En application de ces dispositions, la caisse sollicite la condamnation de la société [14] au paiement de la somme de 63.794,98 euros, montant du capital représentatif de la majoration de la rente.
Elle produit le tableau récapitulatif du décompte de cette majoration de rente.
La société [14] ne réplique pas sur ce point.
Il sera donc fait droit à la demande de la caisse.

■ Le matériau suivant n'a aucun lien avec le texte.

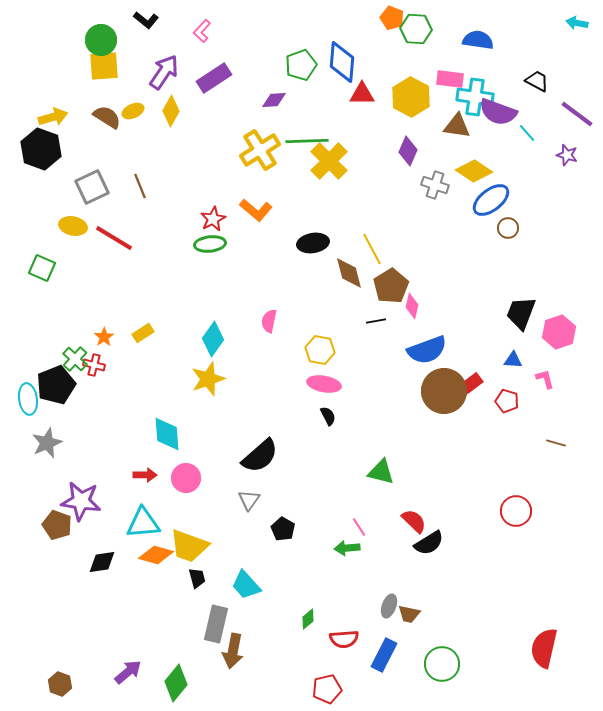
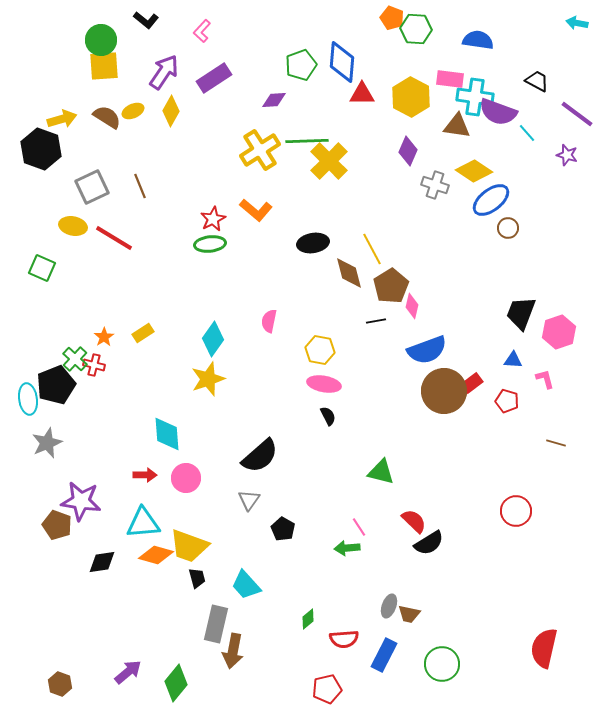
yellow arrow at (53, 117): moved 9 px right, 2 px down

Sur les dépens et l’article 700 du code de procédure civile
Partie perdante, la société [14] sera condamnée aux dépens d’appel et au paiement d’une somme de 2.500 euros au titre de l’article 700 du code de procédure civile.
Elle sera déboutée de sa demande au titre de l’article 700 du code de procédure civile.
PAR CES MOTIFS
La Cour, chambre sociale, statuant contradictoirement par mise à disposition de l’arrêt au greffe de la cour, après débats en audience publique et après en avoir délibéré,
Rejette l’exception d’irrecevabilité de la prétention au titre de la matérialité de l’accident soulevée par M. [R] [S],
Confirme le jugement rendu le 14 août 2024 par le tribunal judiciaire d’Épinal en ce qu’il a :
— dit que l’accident dont a été victime M. [S] le 24 juillet 2019 relève de la législation professionnelle,
— reconnu la faute inexcusable de la S.A.R.L. [15],
Y ajoutant
Condamne la S.A.R.L. [15] à payer à la [10] la somme de 63.794,98 euros, montant du capital représentatif de la majoration de la rente servie à M. [R] [S],
Condamne la S.A.R.L. [15] aux dépens d’appel,
Condamne la S.A.R.L. [15] à payer à M. [R] [S] une somme de 2.500 euros au titre de l’article 700 du code de procédure civile,
Déboute la S.A.R.L. [15] de sa demande au titre de l’article 700 du code de procédure civile,
Renvoie les parties devant le pôle social du tribunal judiciaire d’Épinal aux fins de poursuite de la procédure.
Ainsi prononcé par mise à disposition de l’arrêt au greffe de la cour, les parties en ayant été préalablement avisées dans les conditions prévues au deuxième alinéa de l’article 450 du code de procédure civile.
Et signé par Madame Corinne BOUC, Présidente de Chambre, et par Madame Laurène RIVORY, Greffier.